Everyone Gets a Turn
- Author: Marianne Dubuc
- Original title: Chacun son tour !
- Translator: Celyn Harding-Jones
- Illustrator: Marianne Dubuc
- Language: French
- Genre: Children's literature
- Published: November 14, 2022
- Publisher: Éditions Album
- Publication place: Canada
- Published in English: March 2024
- Pages: 60
- ISBN: 978-2-925081-07-4 (Canada) 978-1-7972-2729-0 (U.S.)

= Everyone Gets a Turn =

2022 picture book by Marianne Dubuc

Everyone Gets a Turn (Chacun son tour !) is a 2022 children's picture book by Quebecois author and illustrator Marianne Dubuc. About four forest animals who nurture an egg as it grows up to become a bird, it received positive reviews from U.S. outlets.

== Synopsis ==
Four forest friends—a mouse, a bear, a hare, and a turtle—find an egg during a game of catch, and argue who gets to take it home. Soon enough, they comply with the egg's demand that each take turns taking care of it, as it grows up to become "Little Bird" through its surrogate parents. By the end of the story, Little Bird ends up building her own home thanks to what she has learned from her caretakers, and decides to call herself Clara.
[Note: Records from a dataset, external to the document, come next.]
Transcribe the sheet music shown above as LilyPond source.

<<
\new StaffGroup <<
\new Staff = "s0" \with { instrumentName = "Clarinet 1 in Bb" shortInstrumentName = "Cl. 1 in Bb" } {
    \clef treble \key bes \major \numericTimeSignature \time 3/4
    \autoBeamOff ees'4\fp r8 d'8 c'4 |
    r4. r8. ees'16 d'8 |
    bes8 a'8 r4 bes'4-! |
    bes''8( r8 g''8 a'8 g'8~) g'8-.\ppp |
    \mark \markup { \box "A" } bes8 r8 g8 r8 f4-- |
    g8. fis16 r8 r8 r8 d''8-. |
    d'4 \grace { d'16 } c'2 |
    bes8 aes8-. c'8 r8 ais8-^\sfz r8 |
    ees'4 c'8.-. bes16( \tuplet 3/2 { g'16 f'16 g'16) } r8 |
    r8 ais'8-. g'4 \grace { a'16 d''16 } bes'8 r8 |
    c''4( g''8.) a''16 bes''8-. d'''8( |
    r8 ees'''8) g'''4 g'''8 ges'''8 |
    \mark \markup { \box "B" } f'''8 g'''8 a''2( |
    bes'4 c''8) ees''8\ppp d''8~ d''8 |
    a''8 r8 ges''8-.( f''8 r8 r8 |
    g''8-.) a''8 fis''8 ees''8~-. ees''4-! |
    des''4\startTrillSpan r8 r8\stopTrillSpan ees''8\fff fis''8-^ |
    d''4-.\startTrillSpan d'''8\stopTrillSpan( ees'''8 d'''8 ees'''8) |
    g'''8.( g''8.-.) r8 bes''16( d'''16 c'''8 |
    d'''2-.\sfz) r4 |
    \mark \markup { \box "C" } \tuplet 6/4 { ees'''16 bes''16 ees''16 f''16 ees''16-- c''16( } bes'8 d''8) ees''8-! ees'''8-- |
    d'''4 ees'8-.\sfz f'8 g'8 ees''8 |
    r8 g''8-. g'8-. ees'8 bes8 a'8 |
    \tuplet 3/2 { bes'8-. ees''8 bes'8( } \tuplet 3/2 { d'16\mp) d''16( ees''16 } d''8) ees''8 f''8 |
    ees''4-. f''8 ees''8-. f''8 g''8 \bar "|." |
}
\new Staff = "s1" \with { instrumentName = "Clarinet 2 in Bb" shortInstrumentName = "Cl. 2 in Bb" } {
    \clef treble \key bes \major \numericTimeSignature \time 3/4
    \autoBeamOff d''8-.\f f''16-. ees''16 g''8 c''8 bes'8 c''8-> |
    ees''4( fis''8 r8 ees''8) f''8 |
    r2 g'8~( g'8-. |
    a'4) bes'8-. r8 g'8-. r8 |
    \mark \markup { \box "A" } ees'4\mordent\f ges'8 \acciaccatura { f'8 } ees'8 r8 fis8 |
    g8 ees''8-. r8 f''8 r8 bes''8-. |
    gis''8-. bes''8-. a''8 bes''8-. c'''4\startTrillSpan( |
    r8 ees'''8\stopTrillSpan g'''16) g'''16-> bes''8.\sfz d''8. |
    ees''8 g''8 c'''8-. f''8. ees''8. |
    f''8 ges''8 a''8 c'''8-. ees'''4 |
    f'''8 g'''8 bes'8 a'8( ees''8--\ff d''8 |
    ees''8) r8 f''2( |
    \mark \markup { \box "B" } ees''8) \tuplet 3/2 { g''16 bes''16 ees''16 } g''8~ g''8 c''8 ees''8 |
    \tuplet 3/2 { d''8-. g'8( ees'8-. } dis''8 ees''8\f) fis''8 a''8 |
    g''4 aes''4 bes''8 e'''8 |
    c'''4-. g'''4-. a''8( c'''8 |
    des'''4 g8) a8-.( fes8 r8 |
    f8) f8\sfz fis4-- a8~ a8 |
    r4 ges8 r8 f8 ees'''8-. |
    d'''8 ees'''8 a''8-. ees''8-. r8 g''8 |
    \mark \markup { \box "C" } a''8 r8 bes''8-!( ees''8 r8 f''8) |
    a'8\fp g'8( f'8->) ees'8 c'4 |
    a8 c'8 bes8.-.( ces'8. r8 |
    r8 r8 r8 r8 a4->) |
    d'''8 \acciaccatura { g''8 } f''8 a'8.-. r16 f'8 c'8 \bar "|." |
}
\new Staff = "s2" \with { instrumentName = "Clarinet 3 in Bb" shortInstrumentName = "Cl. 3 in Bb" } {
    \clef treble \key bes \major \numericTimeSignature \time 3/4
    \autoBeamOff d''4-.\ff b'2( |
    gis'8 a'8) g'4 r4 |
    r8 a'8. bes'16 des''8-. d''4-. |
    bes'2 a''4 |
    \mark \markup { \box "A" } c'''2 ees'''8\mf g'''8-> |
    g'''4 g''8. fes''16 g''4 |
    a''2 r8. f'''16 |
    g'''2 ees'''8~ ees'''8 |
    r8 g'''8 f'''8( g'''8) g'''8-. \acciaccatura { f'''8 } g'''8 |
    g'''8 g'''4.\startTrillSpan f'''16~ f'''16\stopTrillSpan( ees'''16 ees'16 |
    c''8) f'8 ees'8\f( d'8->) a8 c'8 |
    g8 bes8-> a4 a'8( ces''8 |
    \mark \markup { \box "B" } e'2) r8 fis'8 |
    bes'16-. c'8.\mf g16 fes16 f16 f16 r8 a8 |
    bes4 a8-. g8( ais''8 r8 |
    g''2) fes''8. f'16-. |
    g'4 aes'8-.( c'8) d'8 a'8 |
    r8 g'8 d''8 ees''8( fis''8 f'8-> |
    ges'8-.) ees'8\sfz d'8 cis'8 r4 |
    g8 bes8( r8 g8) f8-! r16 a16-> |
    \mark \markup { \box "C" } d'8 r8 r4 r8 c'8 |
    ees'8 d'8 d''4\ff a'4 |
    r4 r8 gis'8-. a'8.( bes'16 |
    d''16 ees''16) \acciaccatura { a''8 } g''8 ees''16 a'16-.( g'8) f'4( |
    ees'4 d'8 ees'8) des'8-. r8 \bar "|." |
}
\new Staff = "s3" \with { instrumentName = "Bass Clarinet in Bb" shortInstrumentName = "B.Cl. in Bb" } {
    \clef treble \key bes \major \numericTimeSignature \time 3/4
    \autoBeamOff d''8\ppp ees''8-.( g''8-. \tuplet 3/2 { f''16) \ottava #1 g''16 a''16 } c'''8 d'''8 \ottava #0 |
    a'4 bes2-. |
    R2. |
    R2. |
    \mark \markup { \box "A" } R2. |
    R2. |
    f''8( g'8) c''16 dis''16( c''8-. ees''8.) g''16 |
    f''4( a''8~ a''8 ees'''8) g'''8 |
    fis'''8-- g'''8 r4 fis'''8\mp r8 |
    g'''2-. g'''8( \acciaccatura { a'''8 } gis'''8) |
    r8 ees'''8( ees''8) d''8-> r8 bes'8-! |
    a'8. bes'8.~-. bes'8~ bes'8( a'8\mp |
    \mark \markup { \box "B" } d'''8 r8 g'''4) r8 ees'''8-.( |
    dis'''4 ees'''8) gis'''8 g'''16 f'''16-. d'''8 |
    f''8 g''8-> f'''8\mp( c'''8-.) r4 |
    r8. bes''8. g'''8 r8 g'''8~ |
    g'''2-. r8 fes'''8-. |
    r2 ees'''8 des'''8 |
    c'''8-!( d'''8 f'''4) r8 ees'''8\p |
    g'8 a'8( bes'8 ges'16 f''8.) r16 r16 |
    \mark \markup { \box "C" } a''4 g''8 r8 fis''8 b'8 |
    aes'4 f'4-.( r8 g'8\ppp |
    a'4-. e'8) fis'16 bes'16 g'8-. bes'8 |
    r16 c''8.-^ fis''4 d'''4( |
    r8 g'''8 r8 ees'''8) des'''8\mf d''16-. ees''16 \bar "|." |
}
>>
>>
== Release and reception ==
Chacun son tour ! was published on November 14, 2022 by Éditions Album, and was later mentioned in two issues of the Quebecois children's-literature journal Lurelu. In March 2024, Princeton Architectural Press released an American English translation as Everyone Gets a Turn.

The book's Princeton edition received positive reviews. Prior to its publication, Publishers Weekly deemed Everyone Gets a Turn "a lively, thoughtful work". In their starred review, Kirkus wrote that Dubuc's "art portrays a gentle, verdant world filled with welcoming homes where neighbors share their expertise and support each other." In mid-2024, Cynthia K. Ritter of The Horn Book said, "Seven easily digestible sections [and] a picture-book trim size...make Dubuc's satisfying hybrid story a perfect match for both reading novices and slightly younger listeners." Reviewers praised Dubuc's detailed watercolour work, while also taking note of its philosophical themes and comic-book-like format. Ginnie Abbott in the School Library Journal recommended it for students wishing to continue the story after its actual ending.